Hi,
I’ve gathered some of the predicates related to statistics (mean, variance, correlation, skew etc) plus some utility I usually use in a package called plstat, maybe it can be useful to someone. They are all written in prolog. You can have a look at this link: GitHub - damianoazzolini/plstat: Statistics using prolog
If you have suggestions about anything (fixing code style, more predicates to add, ecc) or spot some bugs, please let me kow!
Looks very good, thanks for sharing it. In particular it is very useful that you provide examples in the documentation for each of the predicates.
I would suggest you use %! somepred(A,B) ... in the documentation instead of /* ... */, so that the documentation is nicely produced on a webpage by pldoc (just like the docs for swi-prolog).

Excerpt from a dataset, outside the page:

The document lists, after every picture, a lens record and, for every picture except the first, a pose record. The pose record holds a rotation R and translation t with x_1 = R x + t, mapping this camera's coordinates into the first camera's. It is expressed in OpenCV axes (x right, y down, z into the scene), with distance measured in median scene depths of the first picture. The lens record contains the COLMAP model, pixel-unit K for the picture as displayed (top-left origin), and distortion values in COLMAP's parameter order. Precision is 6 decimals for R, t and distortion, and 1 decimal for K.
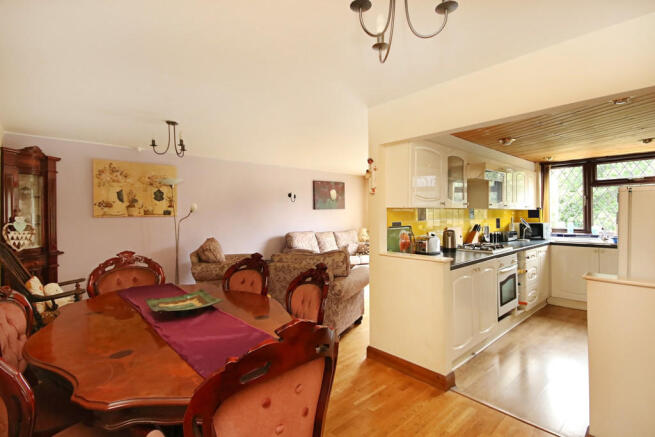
lens RADIAL K [[302.0, 0, 327.1], [0, 302.0, 216.5], [0, 0, 1]] dist [0.000030, -0.000136]
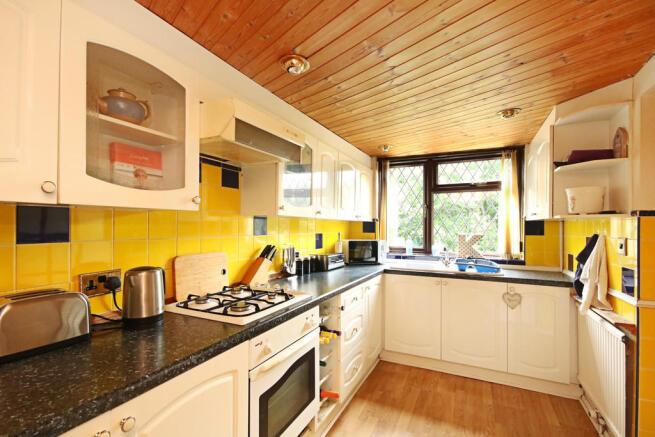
lens RADIAL K [[302.0, 0, 327.7], [0, 302.0, 222.5], [0, 0, 1]] dist [0.000030, -0.000136]
pose [[0.920165, 0.020043, 0.391018, 0.331400], [-0.014940, 0.999759, -0.016089, -0.007333], [-0.391246, 0.008963, 0.920242, 0.396809]]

I’m no statistician but it strikes me as it might be helpful to have a functional form of these predicates for use in arithmetic expressions. They’re certainly in the right format, i.e., return value is the last argument.
For example:
?- S is sum([1,24,2,3,-1]).
S = 29.
?- std_dev([1,2,4,6,7,8,9]) > 2.
true.
?- N=10, prod(seq(1,N,1))=:=factorial(N).
N = 10.
I’ve been looking at this issue for arithmetic operations on arrays, e.g., for solving the matrix form of a linear system of equations. But maybe it’s not so applicable to the statistics domain.
I am not sure that this does what you think it does. My understanding is that with the current implementation, this will also materialize the list (using findall?). The source is here:
Yes, I have tried out such things myself, and was also happy to see that it is indeed faster. I actually started reading about how to really calculate the mean, and went a bit too deep. I think I gave up somewhere around this point: Kahan summation algorithm - Wikipedia (EDIT no, it was something else that calculated the running mean as a side-effect of trying to find the standard deviation. I cannot find it any more, I decided to stop wasting time on it back then…) (One of the very few things they managed to teach me at university is a healthy fear of floating point math)
Long story short, if I actually needed to do statistics I would probably fall back to R. This is however completely orthogonal to the question of an aggregate_all that can be used as a foldl.